Whatever pictures the entries hold, omit them, and output exactly the lines from the one containing "vfov_deg: 63.4" through the final line.

- Opening Delimiter -

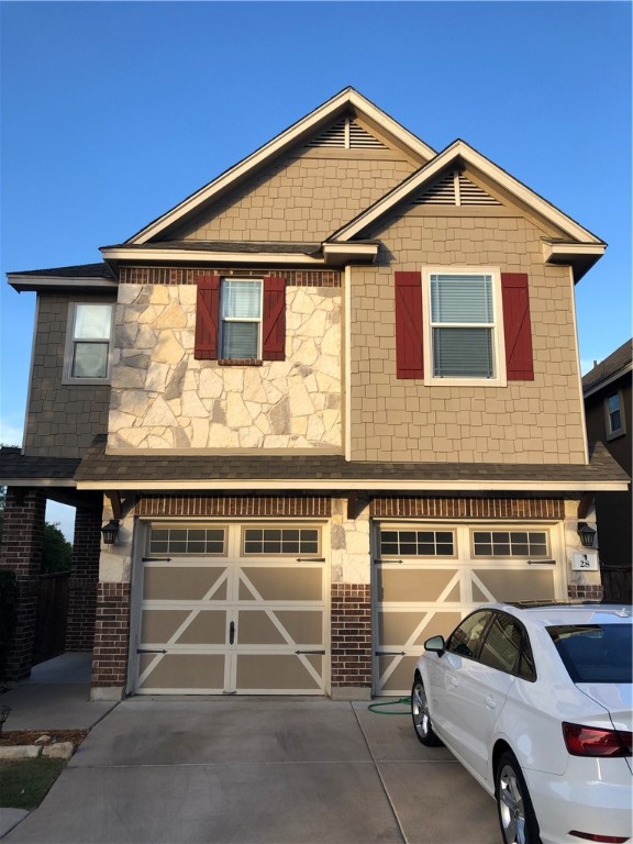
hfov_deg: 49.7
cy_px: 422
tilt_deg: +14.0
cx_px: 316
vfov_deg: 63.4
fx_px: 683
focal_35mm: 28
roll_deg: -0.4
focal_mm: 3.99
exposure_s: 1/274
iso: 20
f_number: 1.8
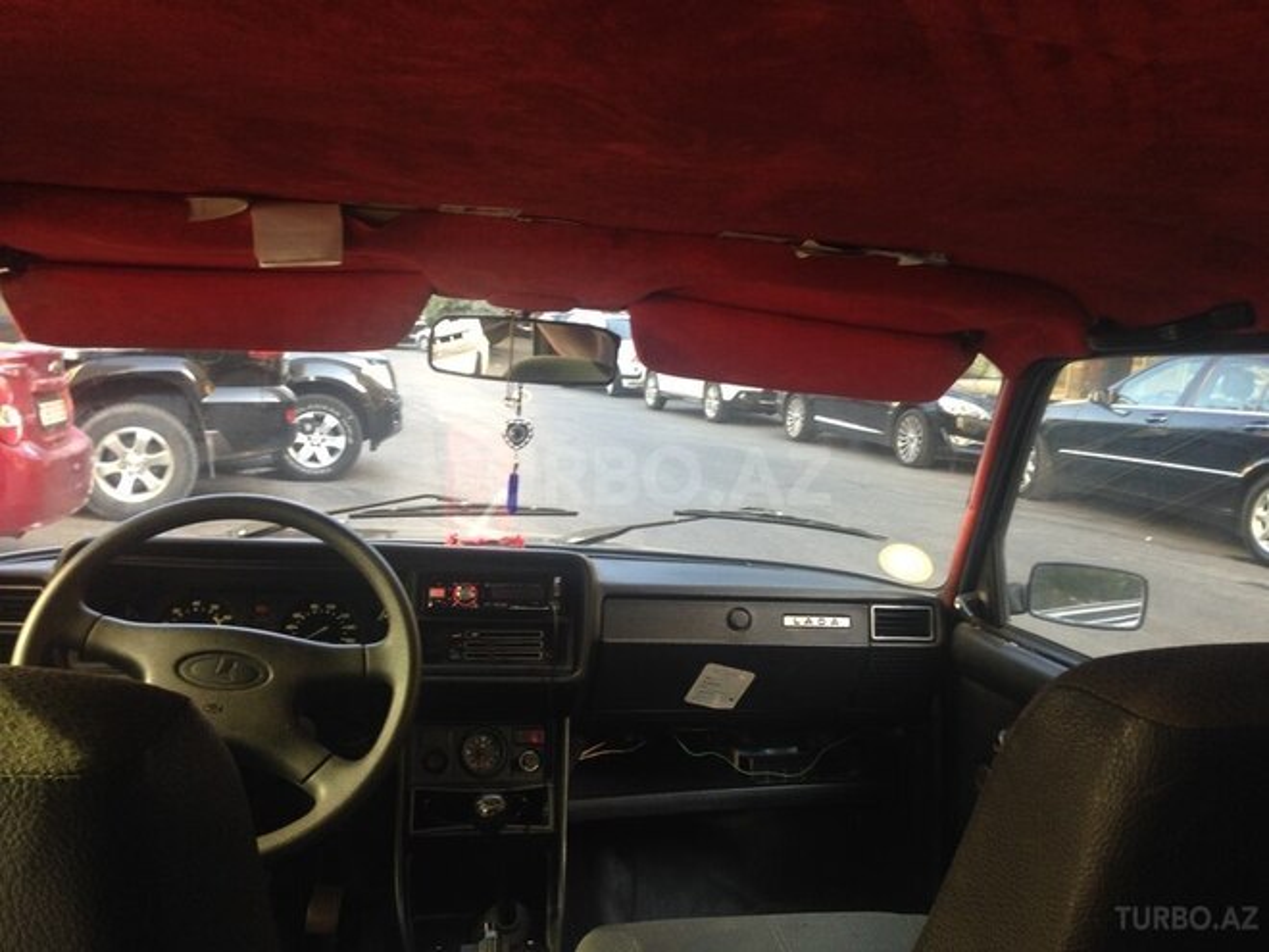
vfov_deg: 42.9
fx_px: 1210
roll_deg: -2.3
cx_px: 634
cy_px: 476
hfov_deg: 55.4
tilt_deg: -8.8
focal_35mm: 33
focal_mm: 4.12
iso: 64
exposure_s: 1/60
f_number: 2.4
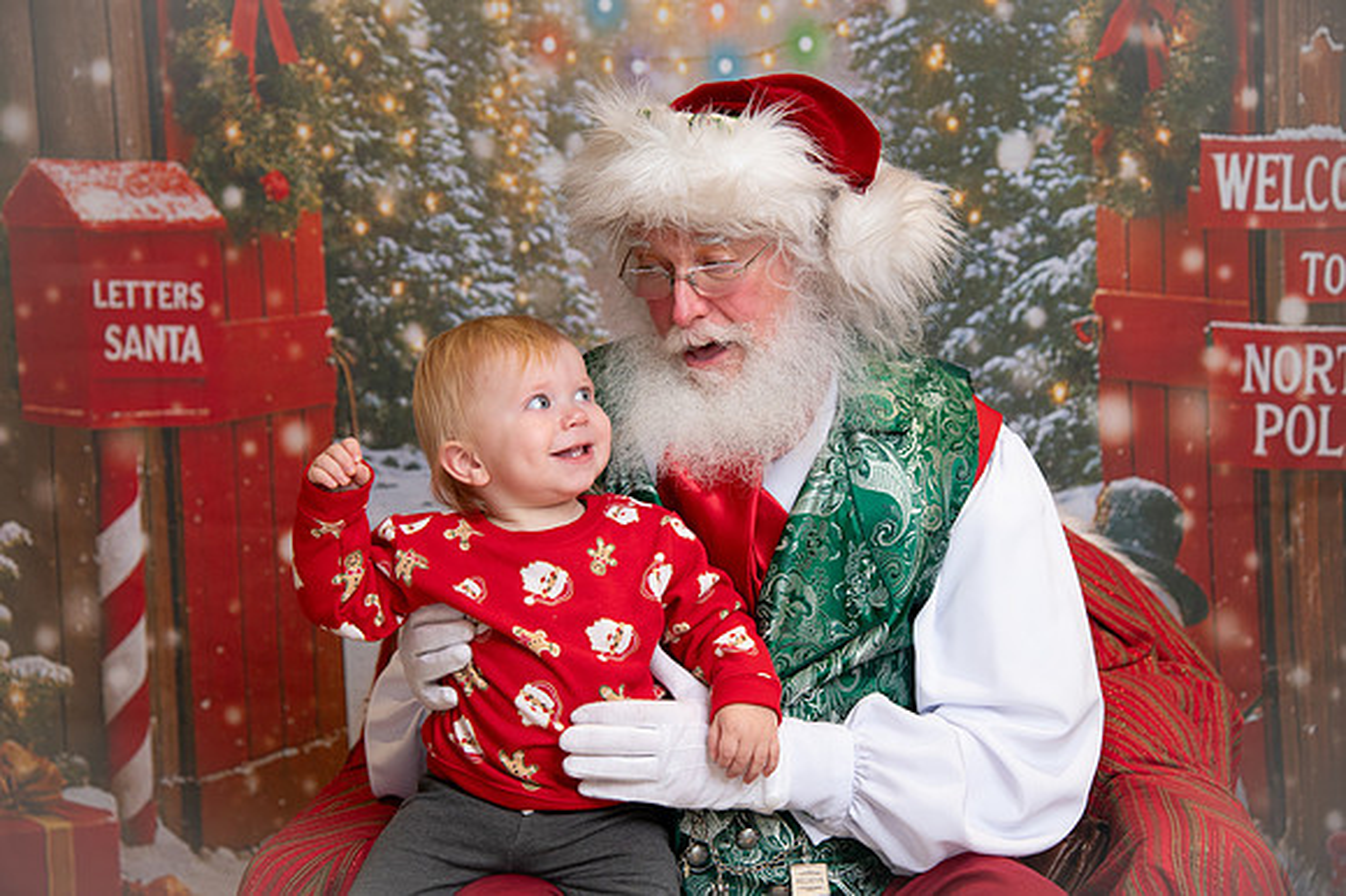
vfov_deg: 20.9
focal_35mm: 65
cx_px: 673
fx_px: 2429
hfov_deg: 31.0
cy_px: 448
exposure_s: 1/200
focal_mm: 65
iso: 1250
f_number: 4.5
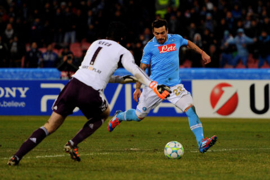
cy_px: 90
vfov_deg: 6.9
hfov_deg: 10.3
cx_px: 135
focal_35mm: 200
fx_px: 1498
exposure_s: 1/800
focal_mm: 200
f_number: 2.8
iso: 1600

- Closing Delimiter -

**RESULT OF THE EXERCISE:**
vfov_deg: 63.4
fx_px: 683
focal_35mm: 28
roll_deg: -0.4
focal_mm: 3.99
exposure_s: 1/274
iso: 20
f_number: 1.8
vfov_deg: 42.9
fx_px: 1210
roll_deg: -2.3
cx_px: 634
cy_px: 476
hfov_deg: 55.4
tilt_deg: -8.8
focal_35mm: 33
focal_mm: 4.12
iso: 64
exposure_s: 1/60
f_number: 2.4
vfov_deg: 20.9
focal_35mm: 65
cx_px: 673
fx_px: 2429
hfov_deg: 31.0
cy_px: 448
exposure_s: 1/200
focal_mm: 65
iso: 1250
f_number: 4.5
cy_px: 90
vfov_deg: 6.9
hfov_deg: 10.3
cx_px: 135
focal_35mm: 200
fx_px: 1498
exposure_s: 1/800
focal_mm: 200
f_number: 2.8
iso: 1600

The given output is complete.